Абигайль озадаченно посмотрела на чайник, висящий над тлеющими углями.
– Уже? А как вы?… Впрочем, забудьте. Не стоило мне спрашивать. Хотя я совсем не приготовление пищи имела в виду. Вы ведь до сих пор считаете, что для всех нас есть надежда, считаете, что стоит вам только щелкнуть своими призрачными пальцами, как мы бросимся в объятия друг другу, точно лишившиеся разума.
– Я не призрак, синьорина, – обиженно протянула экономка.
– Вы знаете, о чем я. Весь этот оккультизм и все такое… – Абигайль выразительно покрутила пальцем в воздухе. – В любом случае с этого самого момента вам лучше держать все ваши сумасшедшие идеи при себе.
– Но, синьорина, только послушайте! Этот гость…
Абигайль зажала уши руками.
– Ничего не слышу!
– Синьорина!
– Не слышу! Можете замышлять что угодно, Морини, а я… – Абигайль выпрямилась и изобразила на лице надменность, насколько это было возможно сейчас, когда она пахла козьим навозом и зажимала руками уши, – собираюсь переодеться.
– Очень хорошо! – крикнула синьора Морини. – Переоденьтесь! А когда будете переодеваться в своей комнате, приготовьте дорожный сундук.
Абигайль просунула голову в дверь, через которую только что вышла.
– Что? Дорожный сундук?
Экономка улыбнулась, расправила фартук и подошла к свистящему чайнику.
– Да, синьорина, потому что, мне кажется, что вы с синьорой скоро уедете.
– Уедем? А зачем нам уезжать? И куда, скажите на милость, мы поедем?
– В Рим, куда же еще? – Экономка перелила кипяток в фарфоровый чайник и подняла взгляд на Абигайль, все еще улыбаясь. – В Рим, синьорина. Как его называют? Вечный город.
* * *
На следующий день
– Послушай-ка, Джакомо, – крикнул герцог Уоллингфорд, соскакивая с коня на утоптанную пыль двора, – гусь разгуливает по полям без присмотра. Ты не знаешь, почему…
– Синьор!
Уоллингфорд почувствовал, как кто-то схватил его за руки и резко повернул, да так, что Люцифер ошеломленно фыркнул.

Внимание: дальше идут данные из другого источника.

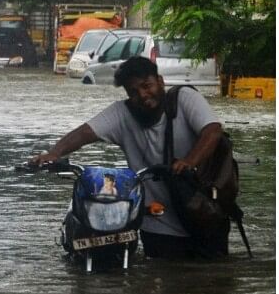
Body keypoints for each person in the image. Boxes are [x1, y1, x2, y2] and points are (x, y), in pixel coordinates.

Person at [28, 57, 227, 259]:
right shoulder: (122, 113)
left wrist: (189, 162)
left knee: (211, 282)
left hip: (204, 215)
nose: (142, 94)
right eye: (133, 92)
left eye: (146, 86)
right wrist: (54, 153)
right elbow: (85, 133)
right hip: (158, 225)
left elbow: (212, 131)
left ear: (160, 81)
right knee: (160, 281)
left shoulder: (185, 99)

– Потише, приятель. – Уоллингфорд с трудом высвободился, расправил рукава своего редингота и ошеломленно посмотрел на Джакомо, который, словно внезапно лишился партнерши по танцам, продолжал перебирать ногами и подергивался, напоминая марионетку, да к тому же пьяную. – Возьмите себя в руки.
– Это чудо, синьор! Чудо!
Люцифер насторожился, а Уоллингфорд крепче сжал поводья.